Bunlar sanayi parkları. Şu anda Kuşak ve Yol boyunca bu tür 70 park ve toplamda 3 bin proje bulunuyor. Kuşak ve Yol güzergâhındaki ülkeler, yaklaşık 67,6 ton olduğu tahmin edilen devasa petrol ve çelik rezervlerine sahip. Kuşak ve Yol güzergâhındaki ülkelerin çoğu sanayileşmenin erken ya da orta aşamasında. Bu nedenle teknik endüstrilere yüksek talep var, fakat yabancı yatırımın (doğrudan yabancı yatırım) payı düşük. Çin altyapıya yatırım yaparken, Batı siyasi engeller çıkarmakta ve dünyayı iyiler ve kötüler olarak ikiye ayırıyor.

Çin’in Batı gibi hammadde çaldığı ve üretimini yurt dışına kaydırdığı iddia ediliyor. Esasında Çin, KYG ülkelerindeki üretimini her bir yerdeki talebe göre optimize etmek ve iki taraflı çelik üretimini teşvik etmek için kaydırıyor. Üye ülkelerin ortak gelecek ilkeleri sayesinde çelik, talebe göre tarafları teşvik etmek için ortak kullanılıyor.

Sırbistan’da Hesteel Smederevo çelik fabrikasına Çin tarafından yatırım yapıldı. Devlet Başkanı Xi Jinping, istihdamı korumak için bunun yapılmasını bizzat sağladı. Sonuç olarak 5 binden fazla iş güvence altına alındı ve 50 bin kişiye daha istihdam yaratıldı. Etiyopya’da Adama Rüzgâr Enerjisi Projesi, Afrika’nın yeşil çatısı olarak kabul ediliyor.
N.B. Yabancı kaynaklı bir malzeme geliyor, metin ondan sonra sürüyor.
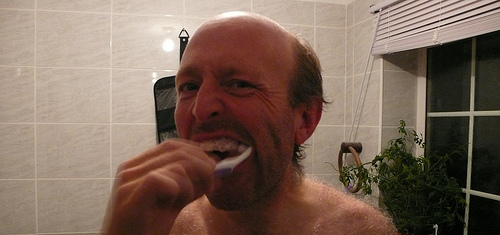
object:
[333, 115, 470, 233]
plant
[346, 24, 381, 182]
rope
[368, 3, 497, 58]
mini-blinds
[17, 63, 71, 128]
grout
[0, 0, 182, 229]
tile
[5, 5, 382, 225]
wall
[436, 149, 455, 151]
ground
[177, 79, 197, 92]
eye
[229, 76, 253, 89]
eye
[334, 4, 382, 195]
corner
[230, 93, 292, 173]
cheek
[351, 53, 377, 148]
rod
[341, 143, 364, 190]
towel rack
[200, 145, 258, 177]
toothbrush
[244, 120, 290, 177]
cheel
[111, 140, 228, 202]
finger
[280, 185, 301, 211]
part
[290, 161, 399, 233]
shoulder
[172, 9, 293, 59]
bald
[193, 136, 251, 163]
teeth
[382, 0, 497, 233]
window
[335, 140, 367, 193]
towel ring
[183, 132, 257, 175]
mouth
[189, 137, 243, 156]
toothpaste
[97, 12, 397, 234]
middle aged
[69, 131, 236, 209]
hand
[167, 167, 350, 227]
neck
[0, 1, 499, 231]
bathroom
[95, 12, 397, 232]
man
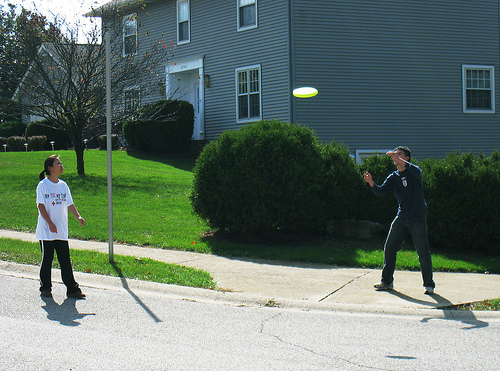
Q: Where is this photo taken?
A: On a street corner.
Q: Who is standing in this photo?
A: A man and woman.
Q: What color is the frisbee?
A: Yellow.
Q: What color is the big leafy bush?
A: Green.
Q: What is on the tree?
A: No leaves.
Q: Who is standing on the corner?
A: A man.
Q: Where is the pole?
A: Next to the sidewalk.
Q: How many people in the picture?
A: Two.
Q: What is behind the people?
A: A house.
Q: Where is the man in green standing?
A: On a sidewalk.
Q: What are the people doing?
A: Playing frisbee.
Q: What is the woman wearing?
A: A white T-shirt and black pants.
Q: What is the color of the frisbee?
A: Yellow.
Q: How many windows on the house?
A: Six.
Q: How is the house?
A: Large and grey colored.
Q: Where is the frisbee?
A: In the air.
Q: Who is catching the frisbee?
A: The man.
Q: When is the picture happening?
A: Daytime.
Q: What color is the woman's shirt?
A: White.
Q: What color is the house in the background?
A: Grey.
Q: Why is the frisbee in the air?
A: They are playing a game.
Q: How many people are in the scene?
A: 2.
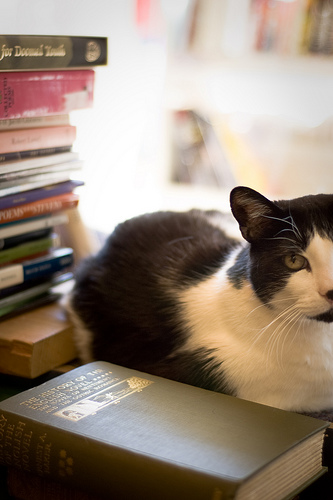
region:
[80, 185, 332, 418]
the cat is white and black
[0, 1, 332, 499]
the cat is besides books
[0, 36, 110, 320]
the books are stacked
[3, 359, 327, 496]
the large book is olive greeen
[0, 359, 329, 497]
the book is hard covered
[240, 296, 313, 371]
the cat has long whiskers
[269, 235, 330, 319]
the cat has a white face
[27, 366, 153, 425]
the book has gold lettering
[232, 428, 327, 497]
the book is thick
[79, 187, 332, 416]
the cat is sitting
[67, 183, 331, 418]
The cat is black and white.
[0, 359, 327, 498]
The book cover is light green.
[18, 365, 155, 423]
The book cover is embossed in gold leaf.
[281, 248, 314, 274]
The cat's eye is green.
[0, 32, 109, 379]
The books are not in focus.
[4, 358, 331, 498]
The book is rectangular.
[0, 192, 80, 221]
The book is orange.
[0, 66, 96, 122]
The book is red.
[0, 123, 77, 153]
The book is pink.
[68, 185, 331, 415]
The cat is lying down.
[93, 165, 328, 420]
a cat laing down inside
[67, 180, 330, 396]
a cat laying down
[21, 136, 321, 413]
a cat laying by books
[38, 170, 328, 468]
a cat next to books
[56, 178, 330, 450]
a white and black cat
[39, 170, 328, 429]
white and black cat laying down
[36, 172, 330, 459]
white and black cat laying down inside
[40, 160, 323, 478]
a black and white cat laying next to a book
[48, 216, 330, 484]
a book and a cat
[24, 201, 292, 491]
a cat and a book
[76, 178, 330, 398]
a cat facing forwards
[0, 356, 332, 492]
a book in front of the cat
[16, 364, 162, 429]
a title on the book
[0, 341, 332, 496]
the book is a history book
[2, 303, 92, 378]
a wooden shelf behind the cat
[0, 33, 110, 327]
a stack of books on the shelf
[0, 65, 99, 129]
a red book in the stack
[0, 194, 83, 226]
an orange book on the stack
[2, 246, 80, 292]
a blue and white book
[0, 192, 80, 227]
this is a poems book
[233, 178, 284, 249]
Cat has black ear.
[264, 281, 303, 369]
Cat has white whiskers.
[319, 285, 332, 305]
Tip of nose is black.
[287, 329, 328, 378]
Cat has white chest.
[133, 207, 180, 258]
Fur on cat's back is black.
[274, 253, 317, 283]
Cat has green eye.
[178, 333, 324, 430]
Cat is sitting behind book.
Çin’in Hidroelektrik Mühendisliği Danışmanlık Grubu ve CGCOC ile birlikte, ilk aşamada 51 megawatt’a kadar ve ikinci aşamada 153 megawatt’a kadar üretim yapmak üzere bir proje başlatıldı. Bu miktar başkentin elektrik ihtiyacının yüzde 20’sine denk geliyor. Yılda 630 milyon kilovat-saat temiz enerji üretilerek 185 bin ton kömür ve karbondioksit emisyonu tasarrufu sağlanacak ve yılda 61 bin ton emisyon tasarrufu elde edilecek.
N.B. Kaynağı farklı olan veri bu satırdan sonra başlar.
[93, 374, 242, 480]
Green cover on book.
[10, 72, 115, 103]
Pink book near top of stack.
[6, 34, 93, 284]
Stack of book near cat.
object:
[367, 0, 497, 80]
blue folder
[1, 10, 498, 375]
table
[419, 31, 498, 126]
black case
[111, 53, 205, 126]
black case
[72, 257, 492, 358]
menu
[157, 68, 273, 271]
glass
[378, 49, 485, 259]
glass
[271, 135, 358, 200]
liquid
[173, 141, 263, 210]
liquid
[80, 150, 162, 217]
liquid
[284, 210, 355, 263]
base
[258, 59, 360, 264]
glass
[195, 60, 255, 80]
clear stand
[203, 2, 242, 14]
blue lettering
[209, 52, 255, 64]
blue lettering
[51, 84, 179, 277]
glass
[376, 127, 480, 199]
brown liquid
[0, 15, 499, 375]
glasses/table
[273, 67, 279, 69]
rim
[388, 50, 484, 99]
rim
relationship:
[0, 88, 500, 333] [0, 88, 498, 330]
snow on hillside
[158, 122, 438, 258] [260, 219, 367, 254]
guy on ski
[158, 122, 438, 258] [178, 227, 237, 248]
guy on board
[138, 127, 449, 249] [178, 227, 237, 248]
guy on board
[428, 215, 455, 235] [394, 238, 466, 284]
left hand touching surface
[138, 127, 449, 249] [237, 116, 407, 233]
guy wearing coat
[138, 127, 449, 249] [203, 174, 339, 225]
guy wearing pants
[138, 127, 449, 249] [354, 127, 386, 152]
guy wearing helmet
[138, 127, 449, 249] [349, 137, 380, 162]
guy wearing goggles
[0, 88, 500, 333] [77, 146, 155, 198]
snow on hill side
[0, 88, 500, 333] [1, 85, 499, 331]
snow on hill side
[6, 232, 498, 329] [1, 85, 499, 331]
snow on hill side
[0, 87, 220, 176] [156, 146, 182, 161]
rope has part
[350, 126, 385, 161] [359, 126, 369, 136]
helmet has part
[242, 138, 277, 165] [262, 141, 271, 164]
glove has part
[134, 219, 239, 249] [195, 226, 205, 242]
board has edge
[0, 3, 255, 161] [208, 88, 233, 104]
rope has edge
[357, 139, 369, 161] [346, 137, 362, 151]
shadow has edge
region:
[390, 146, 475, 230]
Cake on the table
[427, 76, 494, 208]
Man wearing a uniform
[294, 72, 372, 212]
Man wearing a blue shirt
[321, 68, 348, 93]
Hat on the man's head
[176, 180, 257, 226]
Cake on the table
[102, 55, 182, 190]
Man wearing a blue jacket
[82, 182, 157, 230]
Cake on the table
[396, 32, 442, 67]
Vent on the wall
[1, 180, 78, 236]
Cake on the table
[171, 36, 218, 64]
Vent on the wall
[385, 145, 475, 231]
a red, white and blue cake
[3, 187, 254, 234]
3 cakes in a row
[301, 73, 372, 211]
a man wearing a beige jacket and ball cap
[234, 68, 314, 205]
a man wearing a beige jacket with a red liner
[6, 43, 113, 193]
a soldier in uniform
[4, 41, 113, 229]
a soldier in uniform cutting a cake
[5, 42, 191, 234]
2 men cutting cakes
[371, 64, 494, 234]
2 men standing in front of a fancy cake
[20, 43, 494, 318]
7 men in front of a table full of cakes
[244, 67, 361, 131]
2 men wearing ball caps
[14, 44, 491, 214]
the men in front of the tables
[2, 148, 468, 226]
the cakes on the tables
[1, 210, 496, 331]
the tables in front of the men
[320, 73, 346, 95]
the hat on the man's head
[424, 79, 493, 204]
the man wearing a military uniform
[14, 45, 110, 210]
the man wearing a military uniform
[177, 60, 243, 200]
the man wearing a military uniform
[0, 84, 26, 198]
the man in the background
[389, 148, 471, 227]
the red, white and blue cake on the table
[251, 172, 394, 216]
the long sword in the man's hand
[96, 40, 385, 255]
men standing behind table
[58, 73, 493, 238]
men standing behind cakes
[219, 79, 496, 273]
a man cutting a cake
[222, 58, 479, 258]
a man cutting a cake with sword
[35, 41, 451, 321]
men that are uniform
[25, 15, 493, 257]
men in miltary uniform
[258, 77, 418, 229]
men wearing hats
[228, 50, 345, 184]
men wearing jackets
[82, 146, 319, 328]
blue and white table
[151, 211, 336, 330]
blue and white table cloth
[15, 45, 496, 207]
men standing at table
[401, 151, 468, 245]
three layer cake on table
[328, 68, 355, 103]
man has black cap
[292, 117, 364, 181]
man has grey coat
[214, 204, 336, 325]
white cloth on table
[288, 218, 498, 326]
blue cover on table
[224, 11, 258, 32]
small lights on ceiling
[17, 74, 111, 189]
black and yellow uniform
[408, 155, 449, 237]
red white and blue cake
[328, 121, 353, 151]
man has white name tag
Çin’in yatırımlarının söz konusu ülkelerin borç tuzağına düşmesine neden olduğu iddia ediliyor. Ancak, çok sayıda analiz ve makaleye dayanarak, aşırı borçlanmanın asıl nedeninin Batı’dan kaynaklandığı anlaşılıyor, zira Batılı özel sektör borçlarını silmeyi reddediyor. Özel yatırımcılar 2004 yılından bu yana borç üretimine katkıda bulunuyor. “Borç tuzağı” teorisi, Batı tarafından Çin’e zarar vermek amacıyla ortaya atıldı. Aslında gerçek şu ki, Çin gerekli olduğunda borçtan vazgeçiyor. Mayıs 2021’de Çin, Afrika’nın 1,3 milyar dolarlık borcu affetmişti.

Avrupa ve Almanya’nın zararı

Finansman mevcut. İşbirliği ve altyapı projeleri devam ediyor. Almanya bunlara katılabilir ve kendi şirketlerinin yeni pazarda yer edinmesini sağlayabilir. KYG projesi aynı zamanda ülke ekonomisini canlandırabilir, istihdam yaratabilir ve uzun vadeli yatırım projelerini teminat altına alabilir. Yaratılan finansman ulusal sorunları dengelemek ve telafi etmek için kullanılabilir. Büyük miktarda yeni iş ve sipariş yaratılacak ve yeni pazarlar oluşacaktır. Ne yazık ki CDU, SPD, FDP ve özellikle Yeşiller, şu anda projenin karşı karşıya kalmasını sağlıyor. ABD’li düşünce kuruluşlarının danışma organı olarak kullanılmasıyla her işbirliği önlenecektir. Ancak aynı zamanda ABD’li şirketlerin kendileri de yeni pazara katılıyor. Bu durum Almanya’yı iktisadi bir intihara sürüklüyor.